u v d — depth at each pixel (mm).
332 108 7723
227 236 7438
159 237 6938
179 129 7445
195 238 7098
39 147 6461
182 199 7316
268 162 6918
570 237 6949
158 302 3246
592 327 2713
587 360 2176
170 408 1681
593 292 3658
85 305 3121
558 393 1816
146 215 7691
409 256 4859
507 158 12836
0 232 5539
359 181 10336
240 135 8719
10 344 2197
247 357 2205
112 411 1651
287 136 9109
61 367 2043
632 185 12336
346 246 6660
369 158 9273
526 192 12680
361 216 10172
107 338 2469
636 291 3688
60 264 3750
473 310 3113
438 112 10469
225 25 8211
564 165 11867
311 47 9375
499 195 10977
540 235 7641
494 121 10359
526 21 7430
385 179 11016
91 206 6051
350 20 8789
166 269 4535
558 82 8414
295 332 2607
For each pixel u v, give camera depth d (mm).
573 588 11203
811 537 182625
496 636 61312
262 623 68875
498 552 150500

_ _ _ _ _ _ _

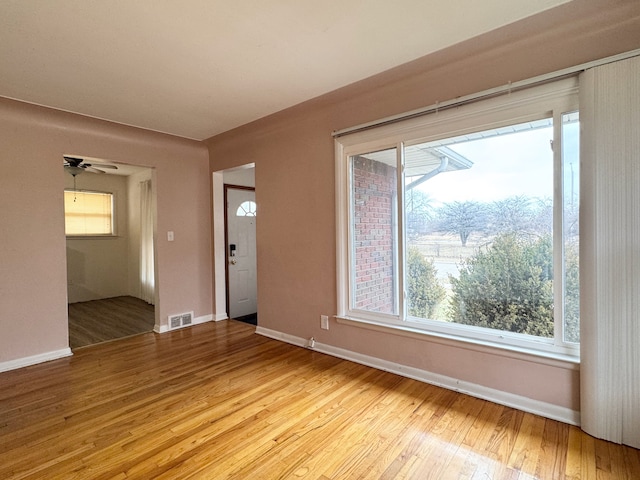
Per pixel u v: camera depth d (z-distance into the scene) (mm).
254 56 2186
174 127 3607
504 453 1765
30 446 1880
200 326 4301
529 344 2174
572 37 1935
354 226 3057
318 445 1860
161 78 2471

_ _ _ _ _ _ _

For this exercise, output exactly the lines above from the line with "u v d — depth at each pixel (mm)." to the line with "166 269 4535", counting both, and leave out the rest.

u v d — depth at each pixel (mm).
332 108 7723
227 236 7438
159 237 6938
179 129 7445
195 238 7098
39 147 6461
182 199 7316
268 162 6918
570 237 6949
158 302 3246
592 327 2713
587 360 2176
170 408 1681
593 292 3658
85 305 3121
558 393 1816
146 215 7691
409 256 4859
507 158 12836
0 232 5539
359 181 10336
240 135 8719
10 344 2197
247 357 2205
112 411 1651
287 136 9109
61 367 2043
632 185 12336
346 246 6660
369 158 9273
526 192 12680
361 216 10172
107 338 2469
636 291 3688
60 264 3750
473 310 3113
438 112 10469
225 25 8211
564 165 11867
311 47 9375
499 195 10977
540 235 7641
494 121 10359
526 21 7430
385 179 11016
91 206 6051
350 20 8789
166 269 4535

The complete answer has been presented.